All photos by Erin Leydon.
"British Designers are story tellers, fairytale tellers, dreamers and I think this was really the essence of the romance behind Bill Gibb" -- John Galliano
Bill Gibb is magical. His work is fantasy and fairytale that combined volume and spectacle with nature and innovation. He was crowned designer of the year by British Vogue in 1970 and from there he became one of the superstars of the 1970s. His work was flamboyant and fanciful. He was a visionary and the work he did for his mainline verged on couture.
In 1970 when he was named designer of the year he had only been out of college for just under two years and had yet to launch his own label. This seems mind boggling in retrospect but his work under the Baccarat label at the time, was so revolutionary that it captured the fashion world. I can only think to compare it to our own modern day Gucci revolution, where a designer comes out of nowhere and puts out a prolific, eclectic amount of work that just changes everything.
His pieces command high prices and rightly so. Though prolific in his output, the reality is that his best works falls over a scant ten year period. I have written about him before so won't delve too far into the details on him again. You can read that here.
For me it is the sheer beauty of his pieces that draw me to them. His creations often have a dream like quality to them. His designs are motivated by imagination. He mixed patterns and textures and stuck elements together that did not go but under his hands, worked. Historic themes are rampant throughout his work and he was an avid student of history and costume. His best piece have both these elements in them. The black dress I am wearing here has that feel of the renaissance mixed with the modern jersey of the seventies. The elaborate sequin panels add decadence and glitter. Elements Gibb loved. Versions of this very dress are held at two separate museums proving its importance for the collector, but at a certain level - who cares? It's simply a beautiful dress that when you slip on you feel fabulous in.

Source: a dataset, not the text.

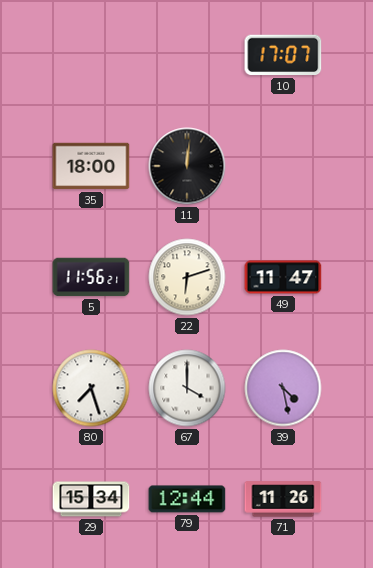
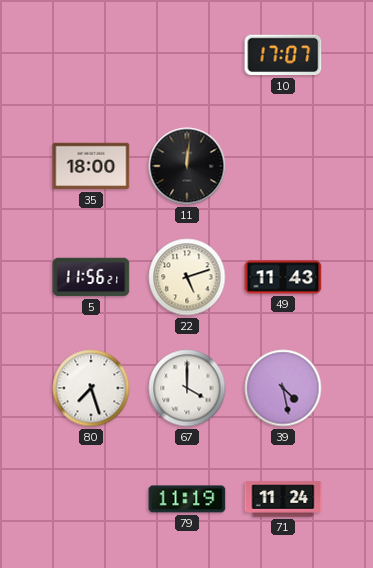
22: 6:12 -> 5:12
49: 11:47 -> 11:43
29: 15:34 -> none
79: 12:44 -> 11:19
71: 11:26 -> 11:24
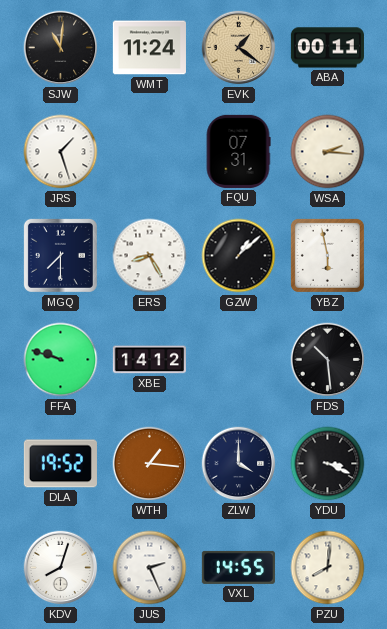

Gibb always wanted his collections to look different than anyone else', designing not for the time but for the story he created in his mind. "I always worked on a theme because I know there must be discipline" Gibb told British Vogue. "Picking the fabrics, making 200 rough sketches and boiling them down to 50 or 60. Sitting down in front of a blank sheet of paper is one of the most frightening things I know... because I will do anything rather then start a collection. Once I am into it, I know that's it ... I'll start getting the three o'clock in the morning urge, waking up with ideas and sketching them down, in case I forget them. I go into a sort of coma for about three months. It's the only way I can get it all together" He also said; "I always worry about repeating myself too much. I still love doing weird things. I love surprises.I love having a model come down the catwalk, very demure, and suddenly a great flash of leg or something."
He loved detail and the juxtaposition of tightness in one area and volume in another and this became a signature. The dress I wear here is a fabulous example of that and is part of why it is a valued piece for museums. The bodice has an almost strapped in corset fit and then below it is all volume. The detail on the back and front is also classic Gibb as he believe the garments should be equally beautiful from all angles. He called this the "arithmetic of design".
Prudence Glynn, the first fashion editor of The Times perhaps summed it up best: "To say that Bill Gibb's two greatest gifts are his consistency and his originality might sound a contradiction, but it is really the only way to describe his talent. Every Bill Gibb collection is categorically his own. The touches are unique, the juxtaposition of fabrics regularly amazing, and the distribution of volume of the fabric superb. At the same time his collections are consistent in their brilliance of imagination while each new and different from the one that went before."